# What this task involves
Your answer should be the lines from the start of the records through the line with "262 289 2670", copied word for word.

# Exercise material
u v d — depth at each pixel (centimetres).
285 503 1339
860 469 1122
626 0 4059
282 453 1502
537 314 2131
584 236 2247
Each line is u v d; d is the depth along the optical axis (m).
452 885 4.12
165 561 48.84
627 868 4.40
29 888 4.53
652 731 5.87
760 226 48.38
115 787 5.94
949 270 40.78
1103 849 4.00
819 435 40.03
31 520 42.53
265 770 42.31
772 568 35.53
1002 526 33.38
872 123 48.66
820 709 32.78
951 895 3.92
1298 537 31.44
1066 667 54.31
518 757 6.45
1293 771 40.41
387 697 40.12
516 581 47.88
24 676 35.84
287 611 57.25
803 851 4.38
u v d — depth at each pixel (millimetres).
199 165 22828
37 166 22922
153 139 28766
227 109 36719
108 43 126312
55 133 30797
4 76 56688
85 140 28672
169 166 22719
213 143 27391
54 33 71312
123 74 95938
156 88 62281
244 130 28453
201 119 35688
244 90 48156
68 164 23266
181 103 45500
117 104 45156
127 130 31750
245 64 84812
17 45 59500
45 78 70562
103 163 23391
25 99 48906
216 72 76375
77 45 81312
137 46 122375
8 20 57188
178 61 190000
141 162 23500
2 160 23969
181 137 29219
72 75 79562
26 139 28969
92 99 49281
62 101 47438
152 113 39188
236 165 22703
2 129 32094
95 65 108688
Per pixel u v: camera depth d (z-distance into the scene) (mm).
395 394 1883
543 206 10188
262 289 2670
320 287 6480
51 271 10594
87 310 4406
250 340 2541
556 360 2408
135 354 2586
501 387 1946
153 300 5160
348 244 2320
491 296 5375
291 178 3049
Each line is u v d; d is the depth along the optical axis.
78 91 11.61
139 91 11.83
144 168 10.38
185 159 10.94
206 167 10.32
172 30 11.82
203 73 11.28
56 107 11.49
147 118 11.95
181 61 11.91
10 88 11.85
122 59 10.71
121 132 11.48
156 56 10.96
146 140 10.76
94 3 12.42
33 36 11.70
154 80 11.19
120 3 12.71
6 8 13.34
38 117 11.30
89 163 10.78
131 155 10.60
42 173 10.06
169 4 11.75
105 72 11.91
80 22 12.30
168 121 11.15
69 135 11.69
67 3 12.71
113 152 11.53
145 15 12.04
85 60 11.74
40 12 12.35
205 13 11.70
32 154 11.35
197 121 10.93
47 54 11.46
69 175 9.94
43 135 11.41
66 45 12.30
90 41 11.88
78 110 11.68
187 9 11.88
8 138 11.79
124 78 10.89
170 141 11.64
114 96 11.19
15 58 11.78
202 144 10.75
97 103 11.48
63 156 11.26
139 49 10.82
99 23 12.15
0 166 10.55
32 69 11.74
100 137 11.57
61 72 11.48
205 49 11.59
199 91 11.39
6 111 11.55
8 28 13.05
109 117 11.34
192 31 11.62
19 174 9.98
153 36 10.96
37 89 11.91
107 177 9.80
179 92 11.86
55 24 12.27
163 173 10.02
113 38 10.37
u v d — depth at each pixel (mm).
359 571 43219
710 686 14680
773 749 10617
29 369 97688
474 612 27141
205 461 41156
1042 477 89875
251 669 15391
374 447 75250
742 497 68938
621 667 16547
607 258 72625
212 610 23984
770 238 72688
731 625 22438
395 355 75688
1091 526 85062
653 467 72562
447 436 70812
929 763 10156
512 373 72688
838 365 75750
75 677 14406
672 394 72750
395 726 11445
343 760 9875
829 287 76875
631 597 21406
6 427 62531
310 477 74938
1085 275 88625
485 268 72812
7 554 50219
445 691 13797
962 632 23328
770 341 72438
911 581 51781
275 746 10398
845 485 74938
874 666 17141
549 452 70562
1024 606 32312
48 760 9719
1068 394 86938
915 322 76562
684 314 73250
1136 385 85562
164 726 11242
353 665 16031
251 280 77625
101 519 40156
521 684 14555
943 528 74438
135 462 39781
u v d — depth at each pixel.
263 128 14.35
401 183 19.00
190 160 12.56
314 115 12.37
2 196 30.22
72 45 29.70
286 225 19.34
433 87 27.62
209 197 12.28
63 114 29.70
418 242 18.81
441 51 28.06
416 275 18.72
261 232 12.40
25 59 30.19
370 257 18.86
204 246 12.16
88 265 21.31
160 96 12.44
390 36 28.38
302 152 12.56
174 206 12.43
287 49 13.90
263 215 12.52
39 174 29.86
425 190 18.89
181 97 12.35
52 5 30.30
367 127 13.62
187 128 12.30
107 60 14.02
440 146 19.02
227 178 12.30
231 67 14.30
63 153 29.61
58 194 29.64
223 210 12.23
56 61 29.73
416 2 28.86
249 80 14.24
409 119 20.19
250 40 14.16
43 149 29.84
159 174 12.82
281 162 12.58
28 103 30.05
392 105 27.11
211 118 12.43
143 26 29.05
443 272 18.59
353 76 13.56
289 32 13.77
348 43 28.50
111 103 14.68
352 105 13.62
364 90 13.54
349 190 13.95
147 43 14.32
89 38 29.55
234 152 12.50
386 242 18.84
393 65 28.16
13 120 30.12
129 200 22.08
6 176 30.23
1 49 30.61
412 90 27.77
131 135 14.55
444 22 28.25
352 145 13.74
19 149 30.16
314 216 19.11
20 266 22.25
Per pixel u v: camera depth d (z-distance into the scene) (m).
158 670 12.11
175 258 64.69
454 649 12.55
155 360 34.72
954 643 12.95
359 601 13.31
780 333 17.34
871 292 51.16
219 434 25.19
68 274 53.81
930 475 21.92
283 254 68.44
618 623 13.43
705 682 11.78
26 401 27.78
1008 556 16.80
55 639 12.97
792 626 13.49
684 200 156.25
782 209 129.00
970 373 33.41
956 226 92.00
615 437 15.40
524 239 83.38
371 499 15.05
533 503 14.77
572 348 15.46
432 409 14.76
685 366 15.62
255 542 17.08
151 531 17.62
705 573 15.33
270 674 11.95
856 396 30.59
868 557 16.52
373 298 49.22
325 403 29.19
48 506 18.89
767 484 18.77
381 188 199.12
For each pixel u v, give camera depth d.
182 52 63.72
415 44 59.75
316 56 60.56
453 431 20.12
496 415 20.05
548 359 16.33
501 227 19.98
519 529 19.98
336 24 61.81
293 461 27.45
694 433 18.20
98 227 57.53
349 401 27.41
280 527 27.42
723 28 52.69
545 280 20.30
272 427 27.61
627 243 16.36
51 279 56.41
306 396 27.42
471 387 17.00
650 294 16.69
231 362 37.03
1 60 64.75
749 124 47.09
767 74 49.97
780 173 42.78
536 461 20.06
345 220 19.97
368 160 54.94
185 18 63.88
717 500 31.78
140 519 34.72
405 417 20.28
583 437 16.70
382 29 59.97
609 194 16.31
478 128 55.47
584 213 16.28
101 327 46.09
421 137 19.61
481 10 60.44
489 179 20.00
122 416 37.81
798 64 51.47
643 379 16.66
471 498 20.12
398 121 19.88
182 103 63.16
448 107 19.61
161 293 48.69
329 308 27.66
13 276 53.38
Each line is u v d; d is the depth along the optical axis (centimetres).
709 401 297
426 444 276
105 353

# Response area
u v d — depth at each pixel (centimetres).
285 503 1339
860 469 1122
626 0 4059
282 453 1502
537 314 2131
584 236 2247
Each line is u v d; d is the depth along the optical axis (m).
452 885 4.12
165 561 48.84
627 868 4.40
29 888 4.53
652 731 5.87
760 226 48.38
115 787 5.94
949 270 40.78
1103 849 4.00
819 435 40.03
31 520 42.53
265 770 42.31
772 568 35.53
1002 526 33.38
872 123 48.66
820 709 32.78
951 895 3.92
1298 537 31.44
1066 667 54.31
518 757 6.45
1293 771 40.41
387 697 40.12
516 581 47.88
24 676 35.84
287 611 57.25
803 851 4.38
u v d — depth at each pixel (millimetres).
199 165 22828
37 166 22922
153 139 28766
227 109 36719
108 43 126312
55 133 30797
4 76 56688
85 140 28672
169 166 22719
213 143 27391
54 33 71312
123 74 95938
156 88 62281
244 130 28453
201 119 35688
244 90 48156
68 164 23266
181 103 45500
117 104 45156
127 130 31750
245 64 84812
17 45 59500
45 78 70562
103 163 23391
25 99 48906
216 72 76375
77 45 81312
137 46 122375
8 20 57188
178 61 190000
141 162 23500
2 160 23969
181 137 29219
72 75 79562
26 139 28969
92 99 49281
62 101 47438
152 113 39188
236 165 22703
2 129 32094
95 65 108688
Per pixel u v: camera depth d (z-distance into the scene) (mm).
395 394 1883
543 206 10188
262 289 2670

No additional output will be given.